**YOUR OBJECTIVE**: In the listing that follows, count the lines holding the word "tail" and report only that number.

*** Begin section ***

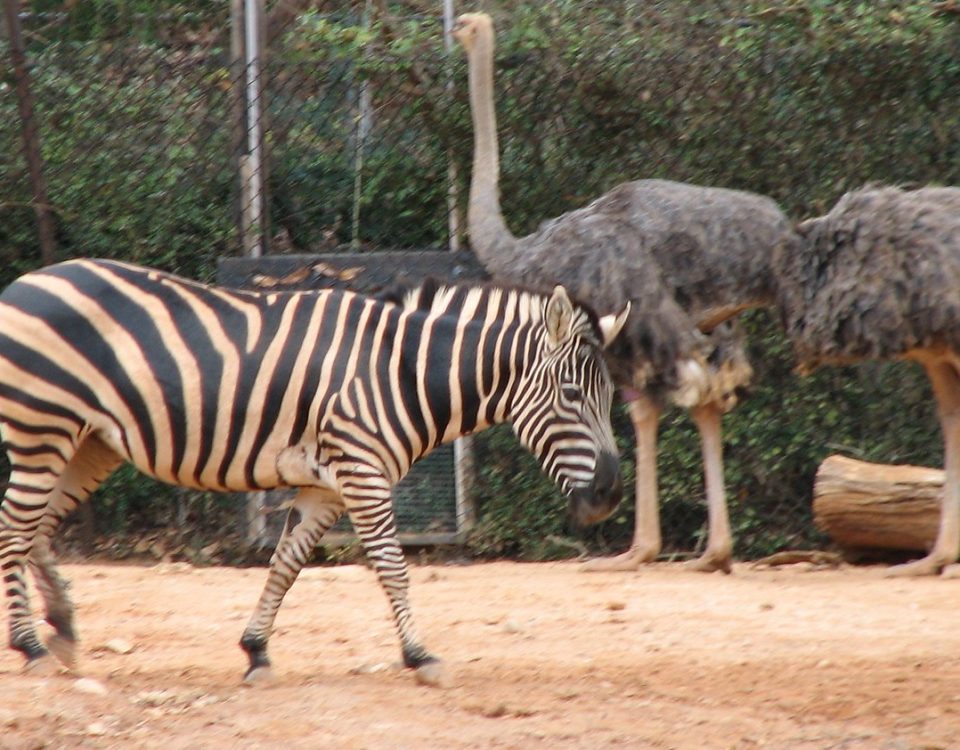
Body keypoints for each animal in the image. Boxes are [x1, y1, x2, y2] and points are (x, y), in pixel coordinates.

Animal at [0, 258, 629, 686]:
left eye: (610, 397)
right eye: (572, 395)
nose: (608, 495)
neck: (398, 370)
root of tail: (24, 282)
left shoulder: (325, 488)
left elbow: (286, 564)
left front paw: (256, 650)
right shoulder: (363, 472)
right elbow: (393, 568)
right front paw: (420, 656)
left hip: (90, 443)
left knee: (40, 528)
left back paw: (61, 627)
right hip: (42, 432)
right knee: (15, 528)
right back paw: (31, 646)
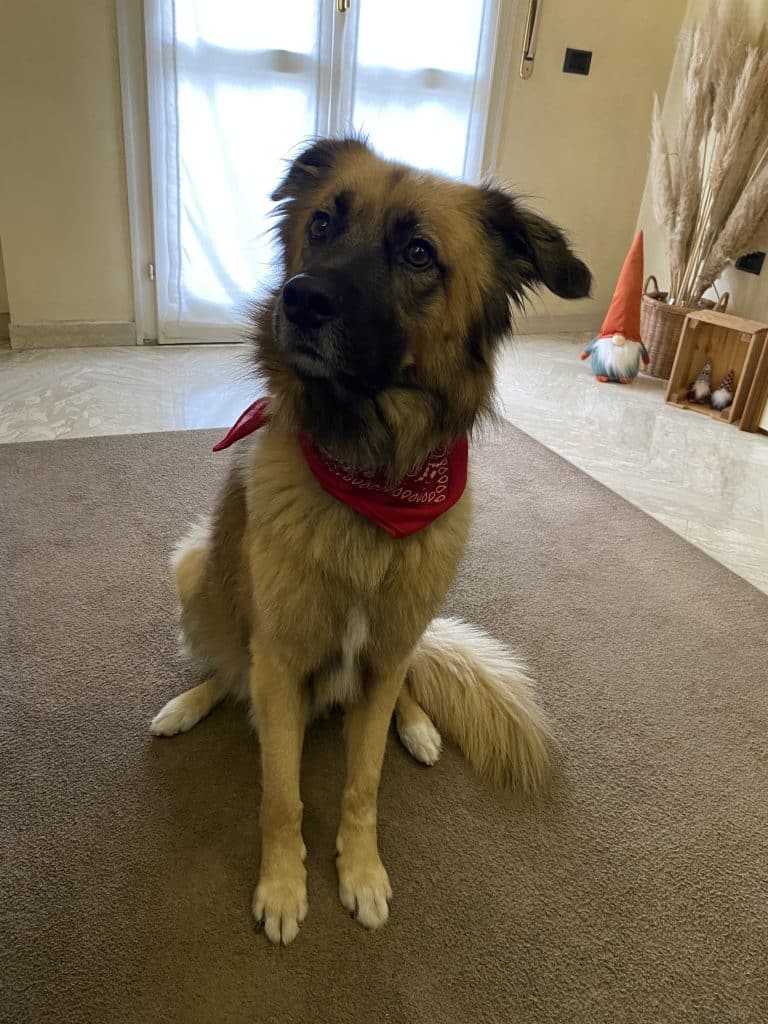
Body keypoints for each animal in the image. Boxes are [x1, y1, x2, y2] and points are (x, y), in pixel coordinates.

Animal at [150, 137, 591, 945]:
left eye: (419, 253)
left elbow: (362, 783)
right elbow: (281, 795)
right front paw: (284, 886)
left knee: (403, 688)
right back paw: (189, 704)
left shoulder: (385, 653)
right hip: (197, 567)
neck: (373, 473)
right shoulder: (279, 659)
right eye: (322, 223)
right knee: (228, 667)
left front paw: (359, 871)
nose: (301, 300)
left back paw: (416, 728)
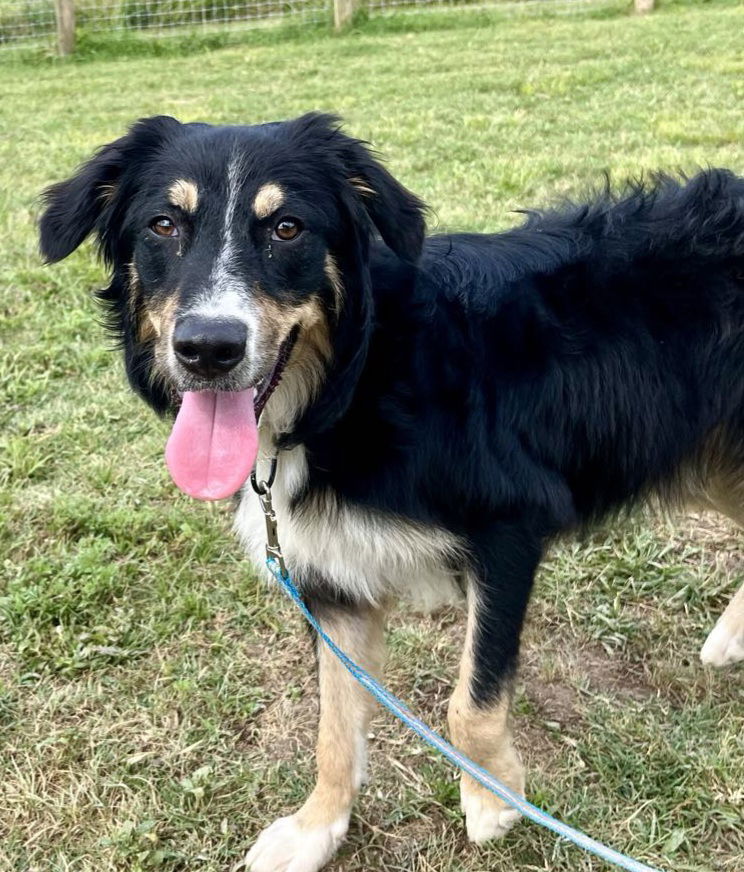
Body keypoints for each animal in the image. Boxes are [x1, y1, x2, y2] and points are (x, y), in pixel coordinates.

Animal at [39, 116, 744, 872]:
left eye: (287, 227)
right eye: (163, 224)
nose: (208, 348)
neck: (355, 382)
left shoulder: (509, 529)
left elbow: (470, 702)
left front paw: (495, 798)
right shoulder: (329, 581)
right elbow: (333, 725)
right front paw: (316, 828)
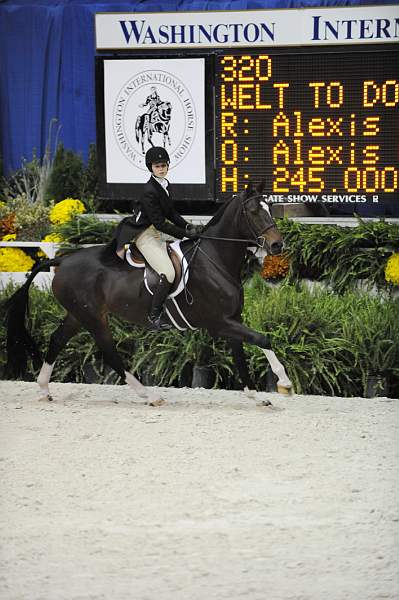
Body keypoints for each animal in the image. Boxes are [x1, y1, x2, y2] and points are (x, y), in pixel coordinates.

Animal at [4, 182, 294, 408]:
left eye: (270, 208)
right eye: (254, 211)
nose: (277, 245)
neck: (215, 259)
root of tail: (62, 261)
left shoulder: (232, 320)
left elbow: (243, 355)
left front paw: (257, 396)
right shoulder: (219, 323)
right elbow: (263, 339)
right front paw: (285, 384)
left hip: (78, 314)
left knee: (57, 340)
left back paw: (44, 390)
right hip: (93, 317)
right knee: (110, 353)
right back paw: (150, 396)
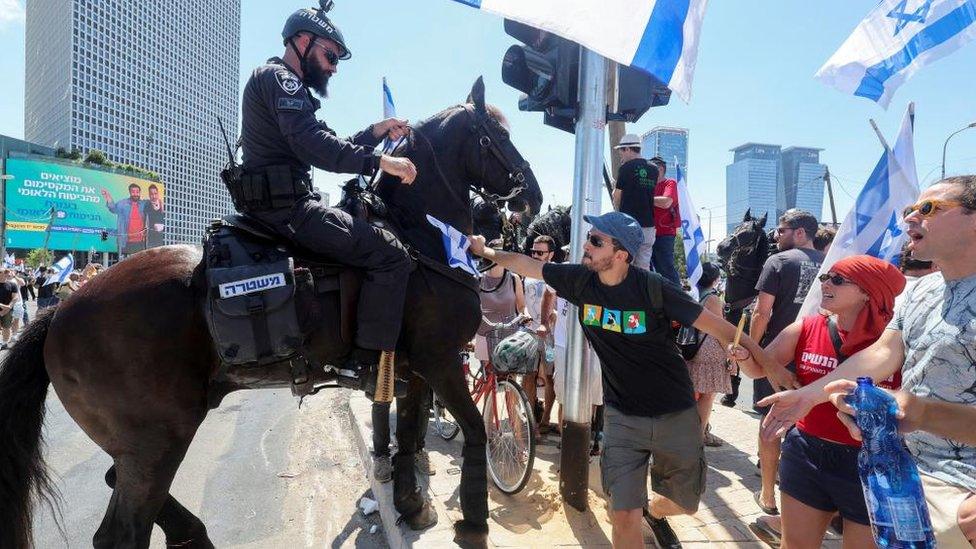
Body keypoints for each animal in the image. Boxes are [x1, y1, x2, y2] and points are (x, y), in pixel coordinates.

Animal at [0, 78, 540, 548]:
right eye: (496, 137)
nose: (529, 199)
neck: (418, 234)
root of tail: (59, 313)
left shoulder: (412, 366)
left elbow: (408, 434)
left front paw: (411, 504)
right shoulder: (439, 360)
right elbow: (474, 431)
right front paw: (473, 523)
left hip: (143, 440)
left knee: (118, 480)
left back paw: (193, 534)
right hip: (158, 439)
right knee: (122, 529)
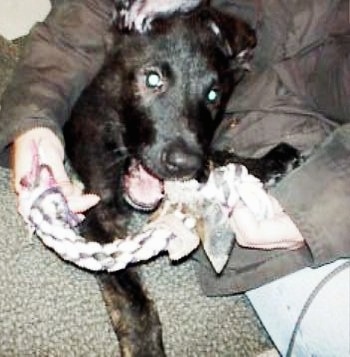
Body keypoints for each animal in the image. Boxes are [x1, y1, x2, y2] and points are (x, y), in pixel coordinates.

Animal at [63, 5, 298, 356]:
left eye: (213, 95)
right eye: (152, 79)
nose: (185, 164)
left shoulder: (202, 151)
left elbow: (219, 158)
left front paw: (266, 163)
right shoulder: (97, 211)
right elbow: (129, 292)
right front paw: (144, 345)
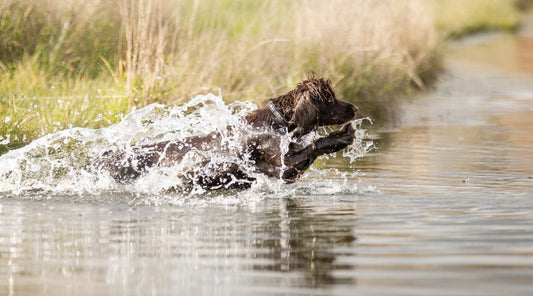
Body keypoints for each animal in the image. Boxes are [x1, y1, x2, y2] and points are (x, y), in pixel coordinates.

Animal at [100, 74, 358, 190]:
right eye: (330, 99)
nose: (355, 108)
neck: (276, 123)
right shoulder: (281, 167)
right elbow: (313, 149)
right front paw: (343, 136)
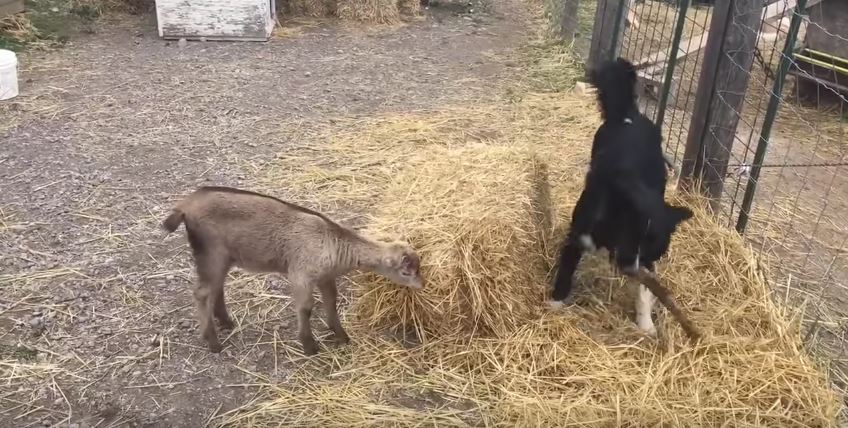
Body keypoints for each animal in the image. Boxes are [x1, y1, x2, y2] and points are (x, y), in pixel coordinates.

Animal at [548, 57, 696, 338]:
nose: (628, 266)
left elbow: (645, 291)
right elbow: (566, 268)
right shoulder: (578, 235)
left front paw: (646, 324)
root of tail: (630, 115)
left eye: (651, 249)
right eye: (628, 230)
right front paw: (555, 302)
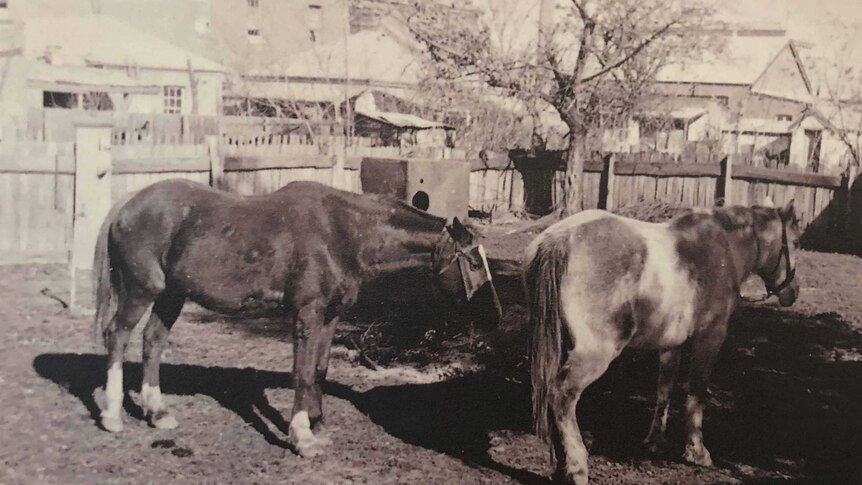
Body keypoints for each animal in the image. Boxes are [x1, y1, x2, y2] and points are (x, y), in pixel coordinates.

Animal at [93, 177, 500, 454]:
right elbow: (302, 372)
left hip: (172, 295)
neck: (341, 232)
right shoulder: (308, 314)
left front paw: (317, 424)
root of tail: (128, 204)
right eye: (474, 263)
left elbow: (318, 370)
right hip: (142, 291)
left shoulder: (330, 317)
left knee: (152, 341)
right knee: (117, 336)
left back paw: (157, 412)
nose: (495, 317)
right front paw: (302, 435)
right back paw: (112, 416)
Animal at [528, 199, 804, 482]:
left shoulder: (671, 345)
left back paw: (561, 466)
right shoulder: (710, 338)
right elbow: (697, 391)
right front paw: (696, 451)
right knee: (562, 396)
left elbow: (664, 388)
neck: (722, 249)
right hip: (594, 354)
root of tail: (561, 239)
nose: (792, 292)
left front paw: (655, 441)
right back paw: (577, 468)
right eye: (794, 242)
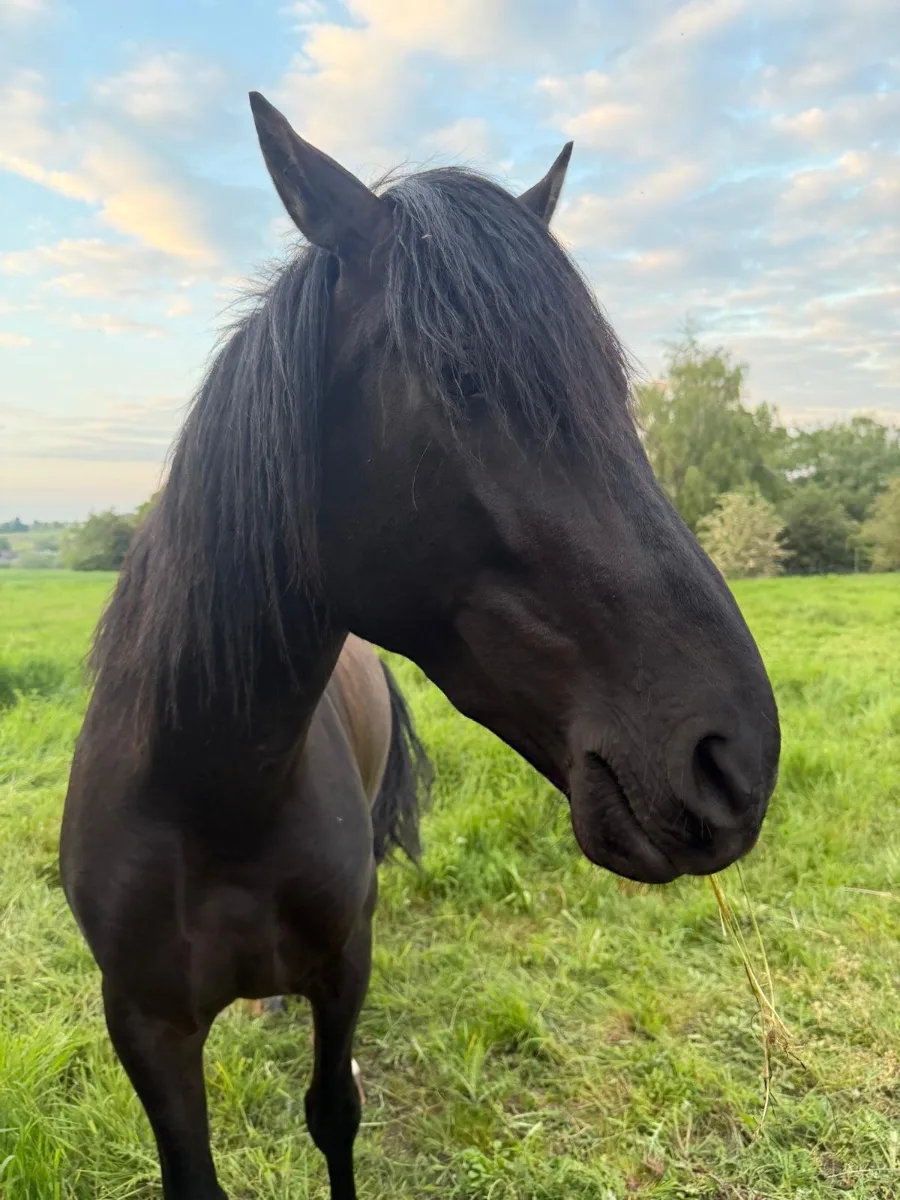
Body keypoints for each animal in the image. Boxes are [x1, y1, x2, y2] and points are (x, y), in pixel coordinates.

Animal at [59, 91, 780, 1200]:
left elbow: (334, 1116)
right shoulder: (144, 1026)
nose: (735, 762)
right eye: (465, 382)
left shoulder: (344, 967)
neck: (208, 796)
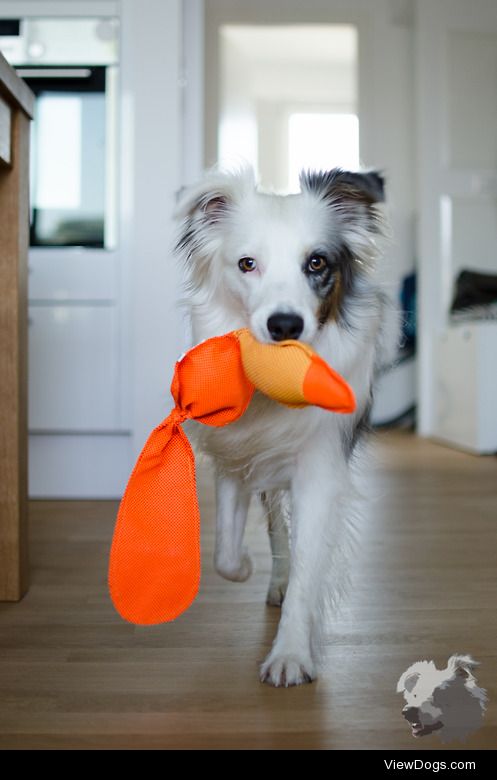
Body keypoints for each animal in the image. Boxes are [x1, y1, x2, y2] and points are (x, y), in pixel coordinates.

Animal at [174, 168, 392, 684]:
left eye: (316, 262)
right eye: (247, 264)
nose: (285, 325)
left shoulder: (320, 471)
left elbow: (309, 565)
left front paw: (291, 654)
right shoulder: (236, 456)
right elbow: (225, 553)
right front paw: (248, 567)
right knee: (275, 527)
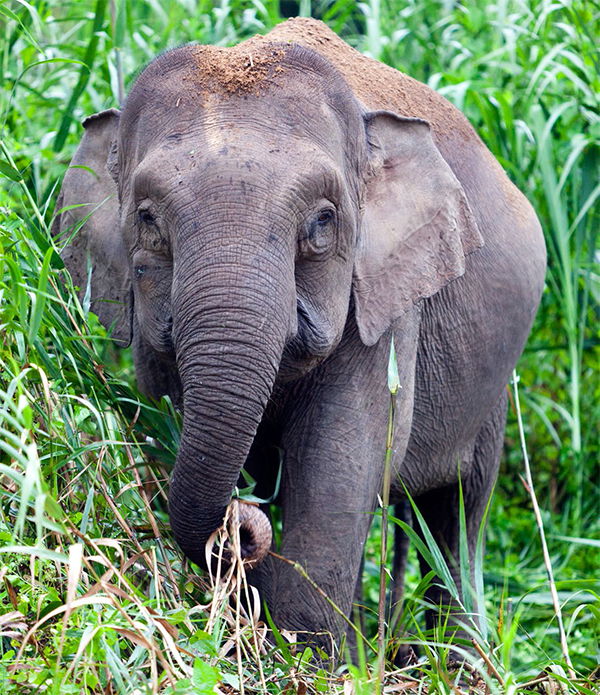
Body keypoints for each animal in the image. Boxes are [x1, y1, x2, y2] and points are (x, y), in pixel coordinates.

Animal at [54, 17, 548, 656]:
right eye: (146, 218)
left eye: (321, 222)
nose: (240, 526)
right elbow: (170, 415)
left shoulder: (386, 301)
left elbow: (341, 462)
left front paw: (304, 652)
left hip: (491, 388)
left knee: (459, 510)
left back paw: (450, 655)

*** End section ***

**SOLUTION TO THE EXERCISE**: 6